## Exercise goal
Which lines in the listing below contain the word "least"? Locate each one and copy it in full.

## Excerpts from a dataset
******
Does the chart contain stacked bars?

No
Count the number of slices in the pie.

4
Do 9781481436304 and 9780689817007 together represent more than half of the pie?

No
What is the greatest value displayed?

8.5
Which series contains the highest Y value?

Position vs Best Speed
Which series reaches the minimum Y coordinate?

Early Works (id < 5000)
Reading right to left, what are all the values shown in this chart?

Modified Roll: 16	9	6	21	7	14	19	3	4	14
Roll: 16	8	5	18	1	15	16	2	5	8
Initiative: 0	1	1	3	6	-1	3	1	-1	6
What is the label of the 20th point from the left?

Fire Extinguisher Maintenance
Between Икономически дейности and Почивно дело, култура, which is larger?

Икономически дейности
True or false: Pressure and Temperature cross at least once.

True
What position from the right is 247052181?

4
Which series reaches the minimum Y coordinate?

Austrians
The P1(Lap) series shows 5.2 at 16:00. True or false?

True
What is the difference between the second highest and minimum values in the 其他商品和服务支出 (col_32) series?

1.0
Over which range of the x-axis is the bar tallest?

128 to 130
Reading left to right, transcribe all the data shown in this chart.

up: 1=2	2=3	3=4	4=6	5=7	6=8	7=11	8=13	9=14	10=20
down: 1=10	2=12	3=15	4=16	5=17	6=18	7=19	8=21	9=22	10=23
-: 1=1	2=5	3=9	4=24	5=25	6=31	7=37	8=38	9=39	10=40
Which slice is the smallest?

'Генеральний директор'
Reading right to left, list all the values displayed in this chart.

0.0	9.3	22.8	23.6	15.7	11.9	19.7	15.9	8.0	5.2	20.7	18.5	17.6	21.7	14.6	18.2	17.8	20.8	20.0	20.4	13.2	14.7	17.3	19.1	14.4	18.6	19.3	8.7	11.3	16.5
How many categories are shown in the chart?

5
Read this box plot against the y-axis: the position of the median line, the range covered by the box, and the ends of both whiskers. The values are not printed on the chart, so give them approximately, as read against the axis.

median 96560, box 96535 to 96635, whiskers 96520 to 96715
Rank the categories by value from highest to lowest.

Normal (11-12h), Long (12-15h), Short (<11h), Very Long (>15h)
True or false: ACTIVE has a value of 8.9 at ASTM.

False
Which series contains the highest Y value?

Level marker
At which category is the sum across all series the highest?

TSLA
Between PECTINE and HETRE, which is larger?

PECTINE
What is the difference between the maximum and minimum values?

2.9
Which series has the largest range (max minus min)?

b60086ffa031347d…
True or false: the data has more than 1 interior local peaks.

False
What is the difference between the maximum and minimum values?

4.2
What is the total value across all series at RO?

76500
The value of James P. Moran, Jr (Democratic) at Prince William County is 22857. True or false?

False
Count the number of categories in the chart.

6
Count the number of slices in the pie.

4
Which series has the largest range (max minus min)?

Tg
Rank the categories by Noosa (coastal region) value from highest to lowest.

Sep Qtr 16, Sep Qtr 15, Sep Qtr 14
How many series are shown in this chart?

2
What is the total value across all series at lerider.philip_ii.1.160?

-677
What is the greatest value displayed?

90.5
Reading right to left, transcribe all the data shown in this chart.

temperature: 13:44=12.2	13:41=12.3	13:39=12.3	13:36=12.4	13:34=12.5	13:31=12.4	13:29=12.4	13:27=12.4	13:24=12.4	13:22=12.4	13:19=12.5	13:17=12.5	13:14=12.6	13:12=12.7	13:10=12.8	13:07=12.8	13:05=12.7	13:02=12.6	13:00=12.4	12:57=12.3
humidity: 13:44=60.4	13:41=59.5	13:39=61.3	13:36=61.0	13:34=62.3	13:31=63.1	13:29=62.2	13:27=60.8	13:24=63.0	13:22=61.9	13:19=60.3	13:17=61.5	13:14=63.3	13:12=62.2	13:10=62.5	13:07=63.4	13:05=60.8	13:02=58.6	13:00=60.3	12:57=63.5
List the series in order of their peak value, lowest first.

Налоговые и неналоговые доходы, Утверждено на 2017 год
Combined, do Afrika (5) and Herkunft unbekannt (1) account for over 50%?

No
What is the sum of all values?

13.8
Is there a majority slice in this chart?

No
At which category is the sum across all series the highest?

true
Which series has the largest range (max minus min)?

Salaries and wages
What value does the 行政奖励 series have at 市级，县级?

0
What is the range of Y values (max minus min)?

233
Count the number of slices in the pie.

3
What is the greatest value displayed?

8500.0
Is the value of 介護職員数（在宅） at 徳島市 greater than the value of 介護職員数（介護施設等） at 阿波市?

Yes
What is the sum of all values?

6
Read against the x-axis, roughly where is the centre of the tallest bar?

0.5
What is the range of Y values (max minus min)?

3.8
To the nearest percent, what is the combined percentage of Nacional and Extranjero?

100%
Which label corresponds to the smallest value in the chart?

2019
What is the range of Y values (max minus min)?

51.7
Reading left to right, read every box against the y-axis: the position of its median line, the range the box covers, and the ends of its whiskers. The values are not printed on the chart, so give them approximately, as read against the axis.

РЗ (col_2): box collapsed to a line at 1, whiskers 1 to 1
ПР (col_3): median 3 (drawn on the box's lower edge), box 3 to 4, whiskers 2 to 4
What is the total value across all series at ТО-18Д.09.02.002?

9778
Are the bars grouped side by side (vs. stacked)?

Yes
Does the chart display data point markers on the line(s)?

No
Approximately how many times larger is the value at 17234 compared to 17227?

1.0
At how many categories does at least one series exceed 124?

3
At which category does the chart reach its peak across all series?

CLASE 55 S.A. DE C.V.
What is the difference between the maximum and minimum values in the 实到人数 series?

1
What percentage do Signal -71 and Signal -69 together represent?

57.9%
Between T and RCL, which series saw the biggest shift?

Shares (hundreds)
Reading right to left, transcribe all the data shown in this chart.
******
## Problem solution
True or false: Pressure and Temperature cross at least once.
At how many categories does at least one series exceed 124?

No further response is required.